Beyniniz, zamanlamasını sürekli yeniden kalibre ediyor-ayarlıyor!

NPR Radyo Programı: 

“ ‘Zaman Neden Akıp Gider’ ” Adlı Kitap, İnsanın Zamanı Nasıl Deneyimlediğini Araştırıyor.

 NPR’dan Robert Siegel ‘Zaman Neden Akıp Gider’ adlı kitabın yazarı Alan Burdick ile kitabı hakkında konuştu. Bu kitap, “zaman”ı nasıl deneyimlediğimizin, bazen çelişkili bir şekildeki araştırması.

ROBERT SIEGEL: “Zaman” kelimesi yapılan bir kaç araştırmaya göre İngilizcede isim olarak en çok kullanılan kelime ve okuduğum  ‘Zaman Neden Akıp Gider’ adlı kitabın yazarı Alan Burdick de  kitabında “zaman”ın, üzerinde en fazla bilimsel araştırma yapılan kavram olduğunu belirtmekte. Bugün Alan Burdick bize katılıp, konuğumuz oluyor.

ALAN BURDICK: Benim için bir zevk. Beni davet ettiğiniz için teşekkür ederim.

SIEGEL: Birazdan açıklayacağınız, zamanın yapısına dair yaptığınız bu araştırma çoğunlukla bilimsel ama felsefik tarafları da mevcut ve bu araştırmada ikiz erkek çocuklarınızı izleyip, onların nasıl büyüdüğünü de gözlemlediğiniz “zaman”a dair noktalar da mevcut.

BURDICK: Evet, doğru. Bu kitap yazılırken pek çok şey de oldu ve bunların içinde epey bir zamanın geçmesi ve çocuklarımın büyümesi de yer almakta…

SIEGEL: Siz zamanı hayal edilebilen olası en kısa zaman sürecine ayırarak, onu çok ayrıntılı bir şekilde inceliyorsunuz. Ancak, uzun zaman aralıkları—ikiz erkek çocuklarınızla ilgilendiğiniz zamanlar– hakkında da epey bir şey yazıyorsunuz. Aslında aynı şey. Her ikisinde de zamandan bahsediyoruz. Öyle değil mi?

BURDICK: Evet. Bilirsiniz.. Zaman hakkında öğrendiğim ilk şeylerden bir tanesi şu: Bilim insanlarına gidip, onlara sorduğumda: “ ‘zaman’ gerçekten de ne?” diye ve onlar da bana dönüp, şöyle dediler: “ ‘zaman’dan kastın ne?, ‘zaman’ diyerek ne demek istiyorsun?” ‘Zaman’ dediğimiz şey aslında çok farklı deneyimlerdir. Günün hangi saat olduğunu anlamak da ayrıca öncesini ve sonrasını anlamak da zaman’dır.

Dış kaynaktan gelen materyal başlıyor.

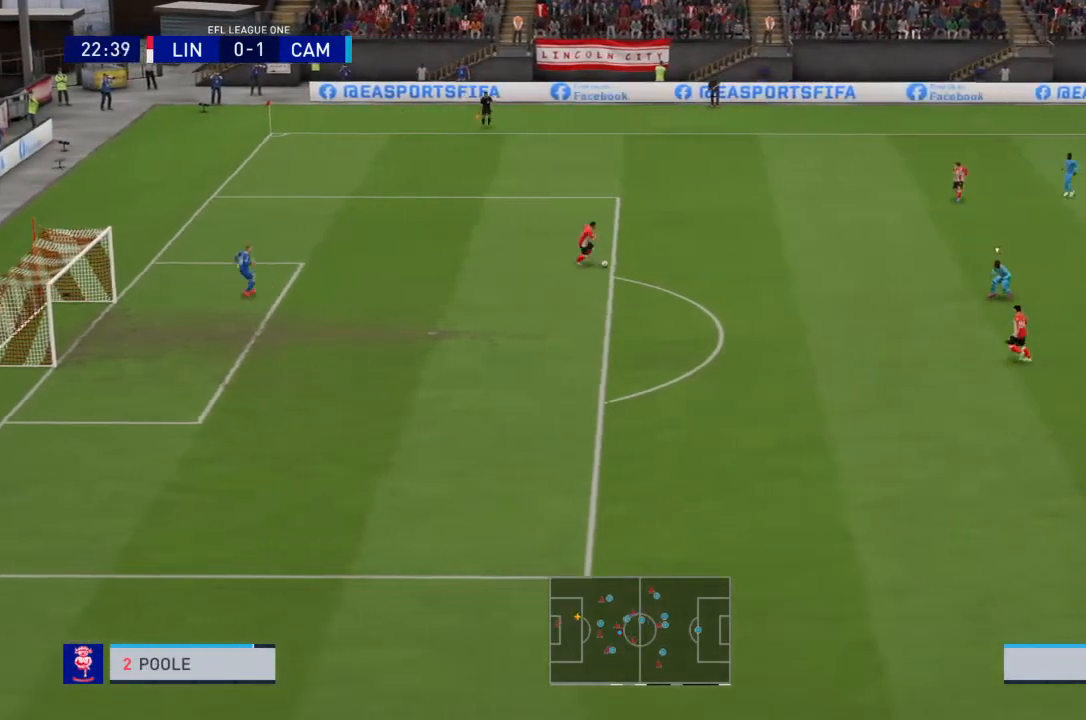
Gameplay with a controller (PlayStation layout); each line is a JSON object with the inputs held at the frame after it. "events" lists button and stick changes between this image and that frame as [ms after this image, input, new state], when the widget could be followed in between. Not read: L3 R3.
{"buttons": [], "left_stick": "left", "right_stick": "center", "events": [[367, "L1", "down"], [400, "left_stick", "up-left"], [467, "L1", "up"], [467, "left_stick", "left"]]}
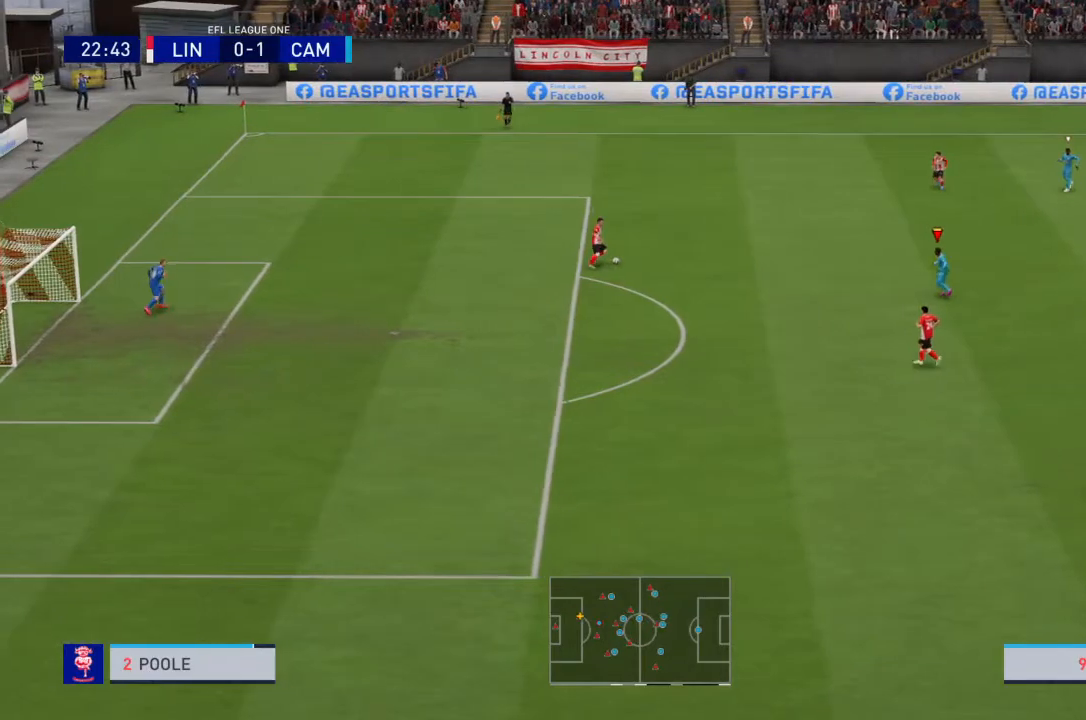
{"buttons": ["R2"], "left_stick": "up-left", "right_stick": "center", "events": [[200, "R2", "down"], [200, "left_stick", "up-left"], [300, "left_stick", "left"], [434, "left_stick", "up-left"]]}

Dolayısıyla, çocuklarımın büyümesini izlerken, onlara zamanın ne olduğunu öğrettiğim deneyimimin de zaman olduğunu fark ettim. Sadece onlara zamanı nasıl söylediğiniz değil, beklemenin, çabuk olmanın da ne olduğunu anlatmak… Bunlar, birbirimizle değiş tokuş yapıp, bir çeşit kültür olarak bir sonraki nesillere aktardığımız, öğrendiğimiz tüm deneyimlerdir.

SIEGEL: Hakkında yazdığınız çoğu şeyi özetleyen bir soru soracağım: “Şimdi” ne demek? Şimdi bu soruyu sormayı bitirdim ve bu soru çoktan geçmişte kaldı. Sizin cevabınız ise gelecekte başlamak üzere ve geçmişe bağlanacak. Tüm bu araştırmalarınızdan sonra, “şimdi” nedir? “şu an” nedir?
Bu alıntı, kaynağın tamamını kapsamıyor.